16 Tage zwischen Nominierung und Anhörung sind relativ kurz. Bei Trumps erster Ernennung Neil Gorsuch vergingen dazwischen 48, bei seiner zweiten Ernennung, Kavanaugh, 57 Tage. Allerdings gab es in der Geschichte auch noch kürzere Zeiträume, etwa 1987, als zwischen der Nominierung von Anthony Kennedy durch Präsident Ronald Reagan und seiner ersten Anhörung nur 14 Tage verstrichen.
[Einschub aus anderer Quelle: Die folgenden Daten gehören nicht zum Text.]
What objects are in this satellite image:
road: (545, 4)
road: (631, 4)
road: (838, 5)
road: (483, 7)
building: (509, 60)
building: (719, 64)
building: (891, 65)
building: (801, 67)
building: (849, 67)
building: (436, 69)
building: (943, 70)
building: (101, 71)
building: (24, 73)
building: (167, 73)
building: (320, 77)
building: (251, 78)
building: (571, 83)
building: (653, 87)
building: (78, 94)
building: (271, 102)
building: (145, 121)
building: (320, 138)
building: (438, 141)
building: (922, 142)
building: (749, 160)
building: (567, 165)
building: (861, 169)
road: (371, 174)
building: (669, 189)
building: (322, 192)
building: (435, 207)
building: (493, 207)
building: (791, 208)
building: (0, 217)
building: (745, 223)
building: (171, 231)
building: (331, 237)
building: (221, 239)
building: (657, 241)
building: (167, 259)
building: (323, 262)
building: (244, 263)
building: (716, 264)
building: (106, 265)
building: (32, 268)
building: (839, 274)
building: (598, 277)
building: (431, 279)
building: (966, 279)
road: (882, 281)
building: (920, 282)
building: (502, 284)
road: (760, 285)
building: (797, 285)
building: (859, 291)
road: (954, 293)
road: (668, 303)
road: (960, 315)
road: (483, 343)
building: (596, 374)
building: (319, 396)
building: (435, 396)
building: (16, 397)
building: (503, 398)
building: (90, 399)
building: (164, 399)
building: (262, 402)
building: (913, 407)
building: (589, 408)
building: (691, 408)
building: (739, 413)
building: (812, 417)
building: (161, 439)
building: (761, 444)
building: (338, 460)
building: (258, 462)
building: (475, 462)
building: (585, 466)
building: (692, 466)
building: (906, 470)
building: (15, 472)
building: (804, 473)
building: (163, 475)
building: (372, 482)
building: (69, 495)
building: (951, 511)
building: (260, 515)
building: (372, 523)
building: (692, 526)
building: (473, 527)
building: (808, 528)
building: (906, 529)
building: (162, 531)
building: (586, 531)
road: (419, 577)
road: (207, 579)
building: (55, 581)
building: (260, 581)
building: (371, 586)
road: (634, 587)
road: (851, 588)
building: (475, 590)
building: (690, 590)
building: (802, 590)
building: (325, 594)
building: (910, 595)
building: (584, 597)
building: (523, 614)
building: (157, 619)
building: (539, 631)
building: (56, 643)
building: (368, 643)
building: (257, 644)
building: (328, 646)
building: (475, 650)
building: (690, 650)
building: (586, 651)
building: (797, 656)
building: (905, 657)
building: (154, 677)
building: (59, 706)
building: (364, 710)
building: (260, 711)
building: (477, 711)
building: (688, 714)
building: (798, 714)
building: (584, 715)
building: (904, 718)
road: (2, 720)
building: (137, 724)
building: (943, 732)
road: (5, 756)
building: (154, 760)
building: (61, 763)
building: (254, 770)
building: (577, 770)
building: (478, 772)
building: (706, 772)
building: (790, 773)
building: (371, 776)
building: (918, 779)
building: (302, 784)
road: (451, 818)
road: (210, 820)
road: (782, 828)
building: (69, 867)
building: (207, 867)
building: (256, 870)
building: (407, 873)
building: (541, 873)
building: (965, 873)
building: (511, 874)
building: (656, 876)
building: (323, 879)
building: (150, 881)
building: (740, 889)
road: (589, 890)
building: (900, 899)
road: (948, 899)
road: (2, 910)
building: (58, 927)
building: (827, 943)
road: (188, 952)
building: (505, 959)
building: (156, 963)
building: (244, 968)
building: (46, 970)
Republikaner stehen fast geschlossen hinter Trump

Barrett ist eine frühere Mitarbeiterin des 2016 verstorbenen Supreme-Court-Richters Antonin Scalia, der unter Konservativen große Wertschätzung genoß. Die Demokraten befürchten, daß ein dann sechs konservative und drei linksliberale Richter umfassender Gerichtshof auch das im Urteil Roe vs. Wade verankerte Recht auf Abtreibung wieder zur Disposition stellen könnte. Zudem befürchten sie in einer anstehenden Entscheidung über die Verfassungsmäßigkeit eines Kernelements der Gesundheitsversicherung „Obamacare“ das Aus für ihr einstiges Prestigeprojekt. 
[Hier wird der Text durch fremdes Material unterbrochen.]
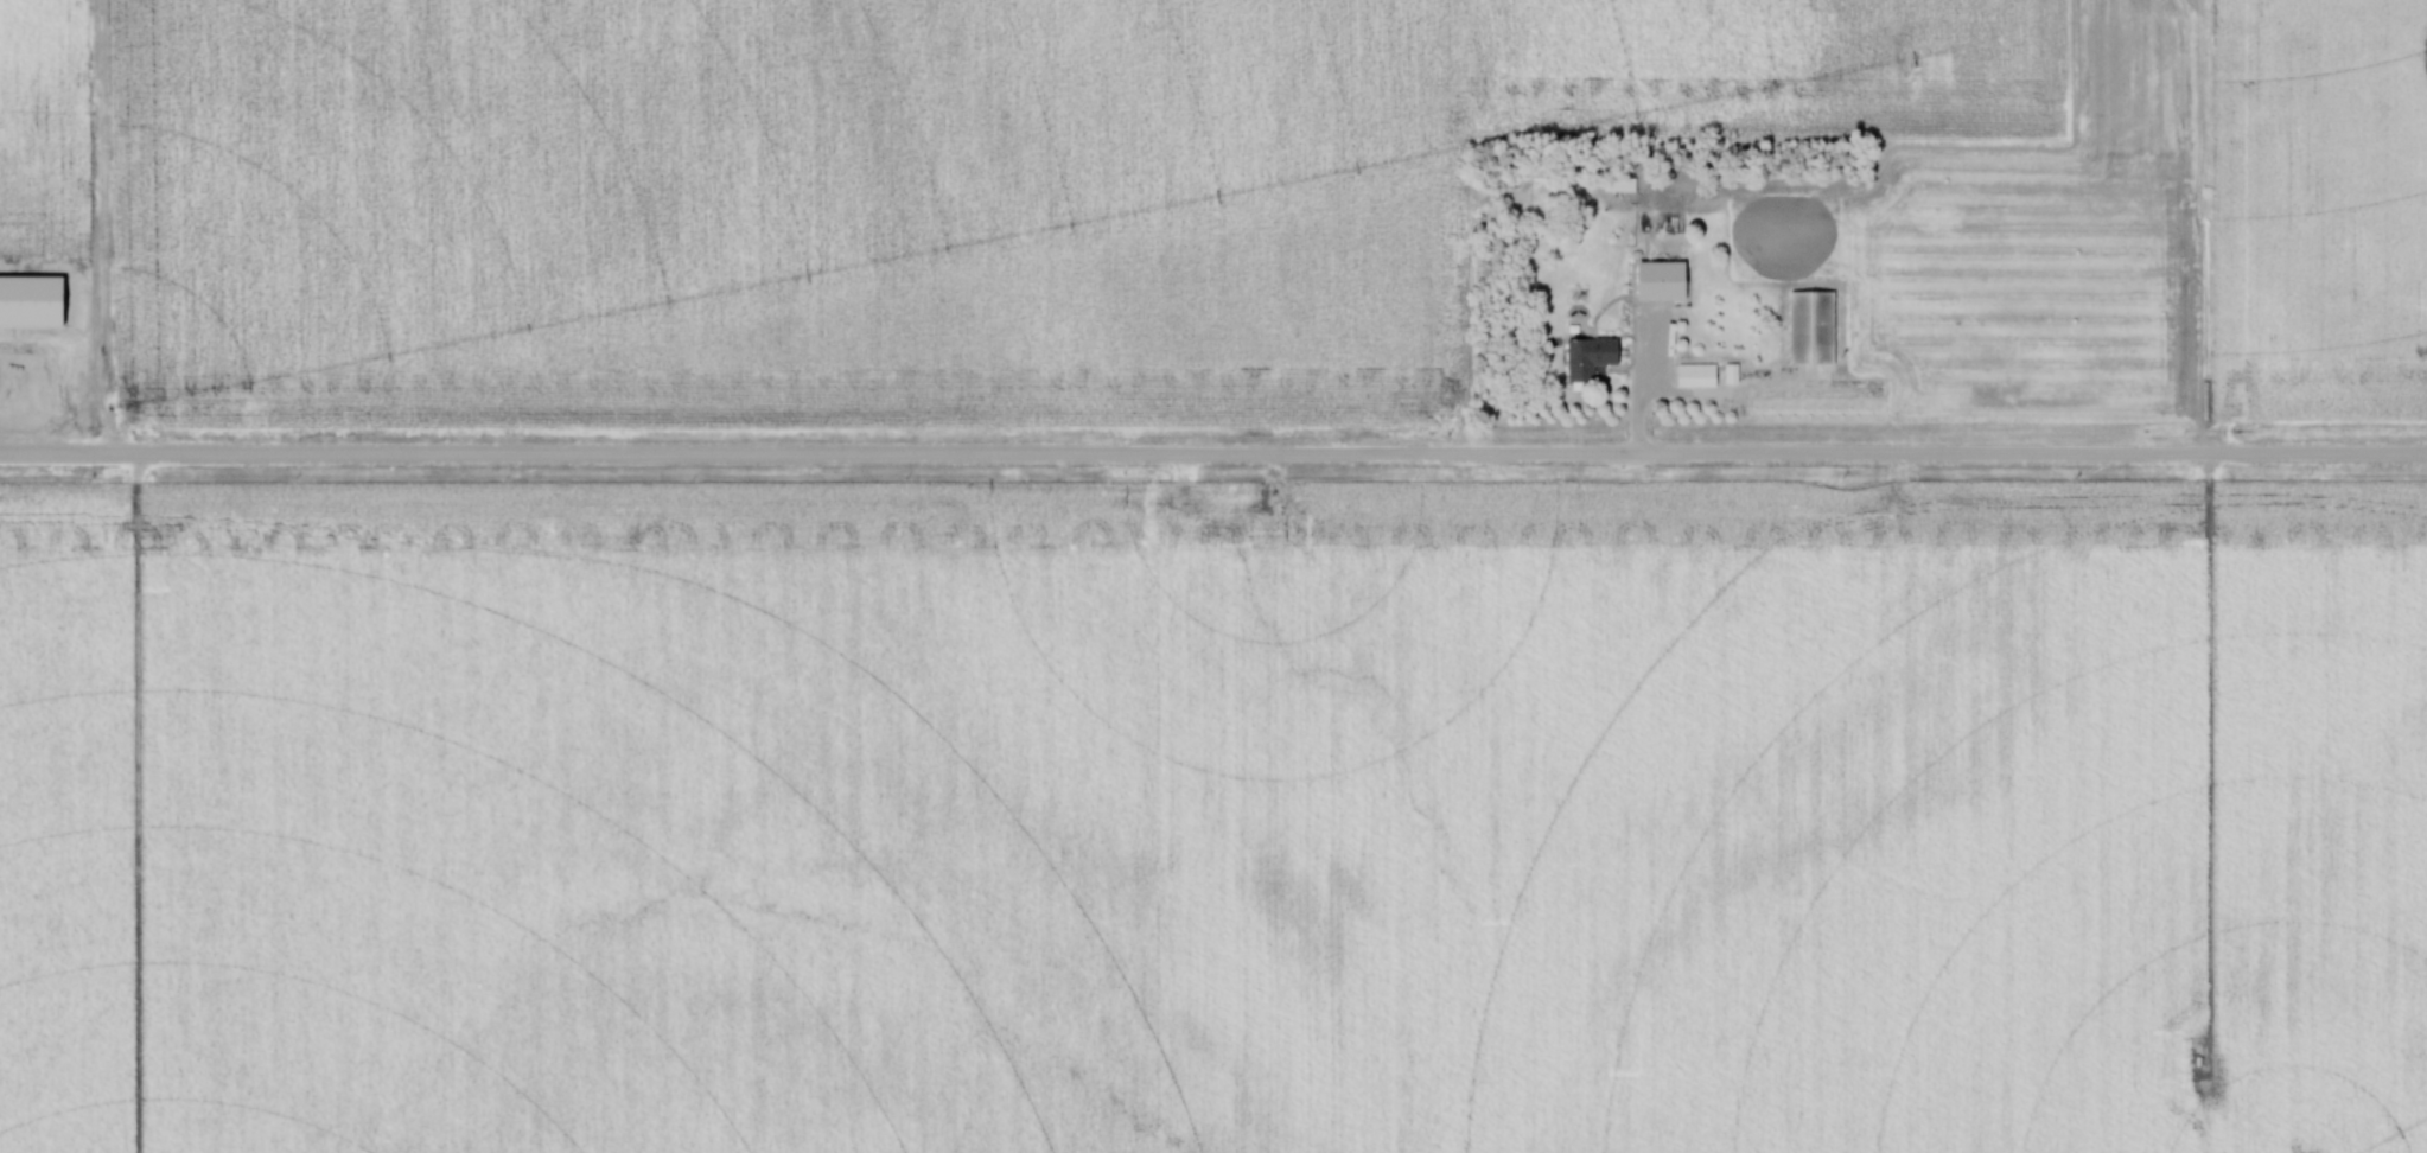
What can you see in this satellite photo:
building: (1655, 282)
building: (1807, 328)
building: (1585, 358)
building: (1692, 376)
road: (1213, 456)

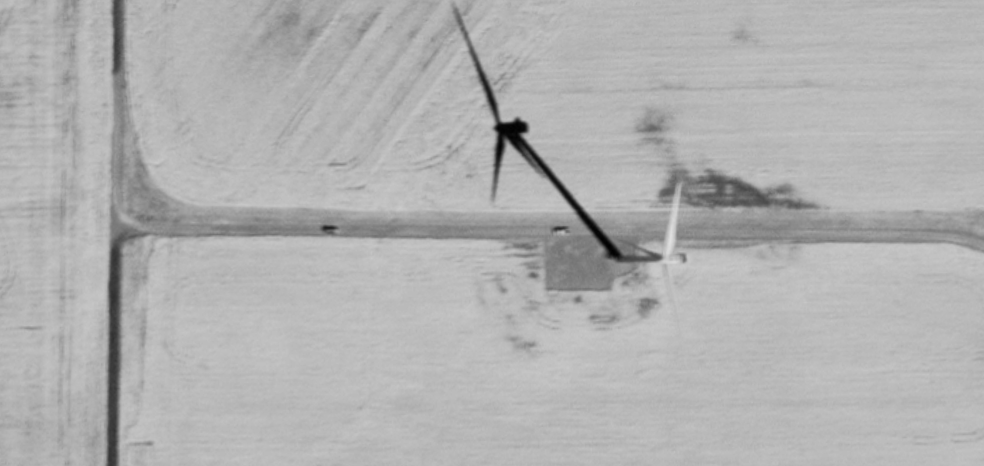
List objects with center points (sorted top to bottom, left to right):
road: (114, 233)
road: (550, 238)
wind turbine: (613, 263)
building: (563, 307)
building: (563, 317)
Auch bei der Frage nach dem Recht auf Waffenbesitz sind von Barrett keine – aus konservativer Sicht – negativen Überraschungen zu erwarten. Als Berufungsrichterin stellte sie klar, daß die Verurteilung wegen eines nichtgewaltsamen Delikts keine Aberkennung der Erlaubnis, eine Waffe zu besitzen, nach sich ziehen darf. Ansonsten ist sie – auch aufgrund ihrer erst kurzen Amtsdauer – ein eher unbeschriebenes Blatt. 
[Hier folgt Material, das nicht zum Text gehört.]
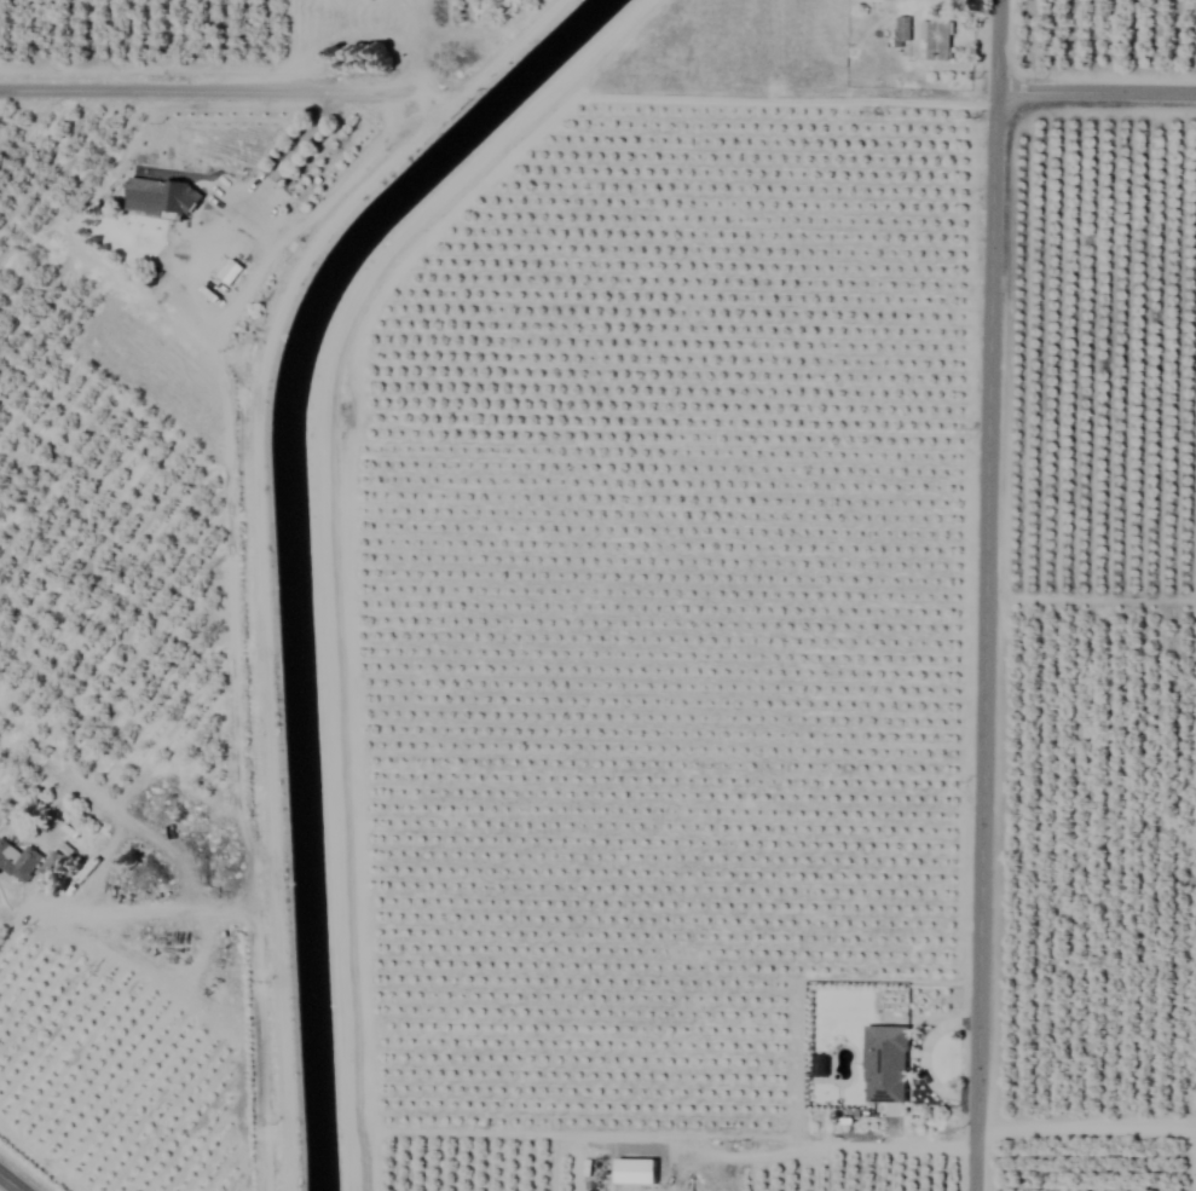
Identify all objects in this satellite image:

Der demokratische Senator Chuck Schumer aus New York drohte bereits: „Keine Option ist vom Tisch, wenn sie damit weitermachen.“ Damit könnte er sich auch auf Äußerungen seines Parteifreundes Joe Kennedy bezogen haben, der den 4. Kongreßdistrikt von Massachusetts im Repräsentantenhaus vertritt: „Wenn es eine Abstimmung 2020 gibt, füllen wir das Gericht 2021 auf.“

 Zwei Senatoren – Mazie Hirono und Ed Markey – haben bereits erklärt, sich für diese Idee erwärmen zu können. Auch die Drohung eines zweiten Impeachment-Verfahrens im Repräsentantenhaus gegen Trump steht im Raum. Dennoch sieht es momentan danach aus, daß die Republikaner über die nötige Mehrheit verfügen, um Barrett zu bestätigen. Lediglich zwei ihrer Senatorinnen, Lisa Murkowski und Susan Collins, haben bisher ihren Widerstand bekundet.